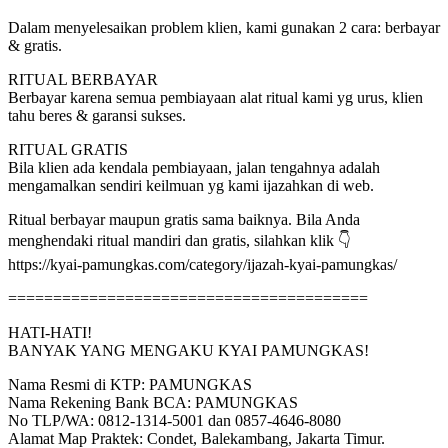
Dalam menyelesaikan problem klien, kami gunakan 2 cara: berbayar
& gratis.
RITUAL BERBAYAR
Berbayar karena semua pembiayaan alat ritual kami yg urus, klien
tahu beres & garansi sukses.
RITUAL GRATIS
Bila klien ada kendala pembiayaan, jalan tengahnya adalah
mengamalkan sendiri keilmuan yg kami ijazahkan di web.
Ritual berbayar maupun gratis sama baiknya. Bila Anda
menghendaki ritual mandiri dan gratis, silahkan klik 👇
https://kyai-pamungkas.com/category/ijazah-kyai-pamungkas/
========================================
HATI-HATI!
BANYAK YANG MENGAKU KYAI PAMUNGKAS!
Nama Resmi di KTP: PAMUNGKAS
Nama Rekening Bank BCA: PAMUNGKAS
No TLP/WA: 0812-1314-5001 dan 0857-4646-8080
Alamat Map Praktek: Condet, Balekambang, Jakarta Timur.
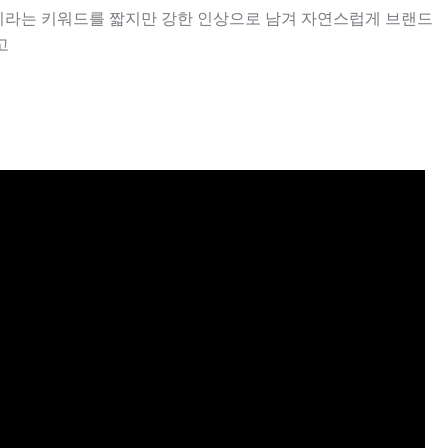
 이라는 키워드를 짧지만 강한 인상으로 남겨 자연스럽게 브랜드
고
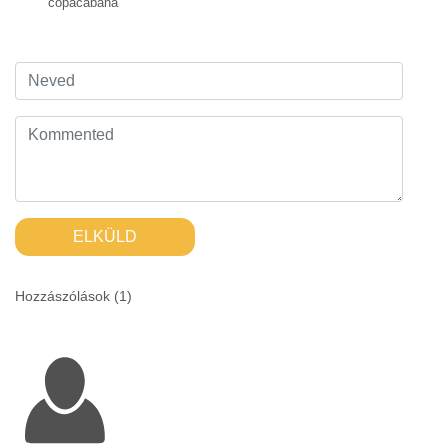
copacabana
ELKÜLD
Hozzászólások (
1
)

• • • • •

*Try it:* All of the material above is to be retyped exactly, with no pictures included.

*Result:*
Dalam menyelesaikan problem klien, kami gunakan 2 cara: berbayar
& gratis.
RITUAL BERBAYAR
Berbayar karena semua pembiayaan alat ritual kami yg urus, klien
tahu beres & garansi sukses.
RITUAL GRATIS
Bila klien ada kendala pembiayaan, jalan tengahnya adalah
mengamalkan sendiri keilmuan yg kami ijazahkan di web.
Ritual berbayar maupun gratis sama baiknya. Bila Anda
menghendaki ritual mandiri dan gratis, silahkan klik 👇
https://kyai-pamungkas.com/category/ijazah-kyai-pamungkas/
========================================
HATI-HATI!
BANYAK YANG MENGAKU KYAI PAMUNGKAS!
Nama Resmi di KTP: PAMUNGKAS
Nama Rekening Bank BCA: PAMUNGKAS
No TLP/WA: 0812-1314-5001 dan 0857-4646-8080
Alamat Map Praktek: Condet, Balekambang, Jakarta Timur.
 이라는 키워드를 짧지만 강한 인상으로 남겨 자연스럽게 브랜드
고
copacabana
ELKÜLD
Hozzászólások (
1
)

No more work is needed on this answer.